Sur les frais du procès et l’exécution provisoire
Mme [J] [S] sera condamnée aux dépens de la présente instance, conformément à l’article 696 du code de procédure civile.
En revanche, l’équité commande de ne pas la condamner au titre de l’article 700 du code de procédure civile.
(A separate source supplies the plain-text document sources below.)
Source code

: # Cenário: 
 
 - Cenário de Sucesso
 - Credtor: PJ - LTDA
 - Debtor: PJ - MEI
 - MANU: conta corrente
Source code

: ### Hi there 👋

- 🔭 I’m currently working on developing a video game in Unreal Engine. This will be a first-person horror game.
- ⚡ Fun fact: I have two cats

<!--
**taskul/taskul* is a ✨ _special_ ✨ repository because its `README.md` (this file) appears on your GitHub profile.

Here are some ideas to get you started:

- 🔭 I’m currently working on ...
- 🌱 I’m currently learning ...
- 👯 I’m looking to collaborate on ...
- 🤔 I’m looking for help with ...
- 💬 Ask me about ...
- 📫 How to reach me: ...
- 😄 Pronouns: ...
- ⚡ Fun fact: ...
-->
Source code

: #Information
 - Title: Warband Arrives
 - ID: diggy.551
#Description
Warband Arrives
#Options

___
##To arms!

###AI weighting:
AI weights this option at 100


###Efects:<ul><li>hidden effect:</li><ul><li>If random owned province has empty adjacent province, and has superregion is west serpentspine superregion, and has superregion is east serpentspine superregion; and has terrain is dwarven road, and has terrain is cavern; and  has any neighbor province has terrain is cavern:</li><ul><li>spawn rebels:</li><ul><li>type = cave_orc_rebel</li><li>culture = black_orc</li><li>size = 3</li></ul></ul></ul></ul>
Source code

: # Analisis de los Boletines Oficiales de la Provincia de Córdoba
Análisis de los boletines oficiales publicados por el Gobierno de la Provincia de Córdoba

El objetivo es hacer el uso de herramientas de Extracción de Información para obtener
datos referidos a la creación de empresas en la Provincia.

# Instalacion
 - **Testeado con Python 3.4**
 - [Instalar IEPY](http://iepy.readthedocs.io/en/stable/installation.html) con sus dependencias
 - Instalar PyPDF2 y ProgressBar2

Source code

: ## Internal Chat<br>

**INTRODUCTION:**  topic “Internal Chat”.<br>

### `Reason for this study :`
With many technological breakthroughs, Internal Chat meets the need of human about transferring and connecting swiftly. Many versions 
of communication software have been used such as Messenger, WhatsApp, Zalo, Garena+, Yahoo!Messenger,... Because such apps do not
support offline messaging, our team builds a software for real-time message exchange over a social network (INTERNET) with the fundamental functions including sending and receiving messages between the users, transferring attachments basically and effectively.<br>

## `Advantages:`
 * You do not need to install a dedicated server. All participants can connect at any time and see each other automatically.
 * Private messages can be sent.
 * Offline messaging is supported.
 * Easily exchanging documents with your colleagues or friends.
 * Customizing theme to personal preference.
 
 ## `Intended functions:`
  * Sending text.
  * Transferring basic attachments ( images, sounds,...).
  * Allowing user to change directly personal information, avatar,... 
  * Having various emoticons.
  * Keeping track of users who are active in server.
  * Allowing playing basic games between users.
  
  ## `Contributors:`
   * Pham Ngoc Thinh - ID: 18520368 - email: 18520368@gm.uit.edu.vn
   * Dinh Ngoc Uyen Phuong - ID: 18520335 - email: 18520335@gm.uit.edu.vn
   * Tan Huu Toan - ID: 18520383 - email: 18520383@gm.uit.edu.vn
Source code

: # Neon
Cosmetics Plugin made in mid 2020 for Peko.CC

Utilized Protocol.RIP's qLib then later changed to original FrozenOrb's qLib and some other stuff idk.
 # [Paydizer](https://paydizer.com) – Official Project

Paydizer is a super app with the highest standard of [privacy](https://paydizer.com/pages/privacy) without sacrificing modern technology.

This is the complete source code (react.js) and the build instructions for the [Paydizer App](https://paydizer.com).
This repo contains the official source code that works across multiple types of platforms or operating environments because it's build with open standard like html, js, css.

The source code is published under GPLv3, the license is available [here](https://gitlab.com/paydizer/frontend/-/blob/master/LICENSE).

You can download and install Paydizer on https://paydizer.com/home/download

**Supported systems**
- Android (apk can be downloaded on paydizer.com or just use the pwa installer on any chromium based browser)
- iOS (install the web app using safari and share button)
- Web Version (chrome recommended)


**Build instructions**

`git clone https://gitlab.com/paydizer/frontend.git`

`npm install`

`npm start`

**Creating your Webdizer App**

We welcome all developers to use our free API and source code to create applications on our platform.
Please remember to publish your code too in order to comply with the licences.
La présente décision est exécutoire à titre provisoire, conformément à l’article 514 du code de procédure civile.
PAR CES MOTIFS,
La juge des contentieux de la protection, statuant après débats publics, par jugement mis à disposition au greffe, réputé contradictoire et en premier ressort,
ORDONNE la jonction des procédures numéros RG n°25/08614 et RG n°26/00473 sous le numéro de RG n°25/08614,
DEBOUTE la société ELOGIE-SIEMP de ses demandes de résiliation judiciaire du contrat de bail, d’expulsion, de condamnation à une indemnité d’occupation et de séquestration des meubles,
CONDAMNE Mme [J] [S] à payer à la société ELOGIE-SIEMP la somme de 2181,80 euros au titre de l’arriéré locatif, selon décompte en date du 3 février 2026, échéance de janvier 2026 incluse, avec intérêts au taux légal à compter de la signification de la présente décision,
DEBOUTE la société ELOGIE-SIEMP de sa demande au titre de l’article 700 du Code de procédure civile.
CONDAMNE Mme [J] [S] aux dépens,
RAPPELLE que le présent jugement est de plein droit exécutoire à titre provisoire.
Ainsi jugé par mise à disposition au greffe le 28 avril 2026, et signé par la juge et la greffière susnommées.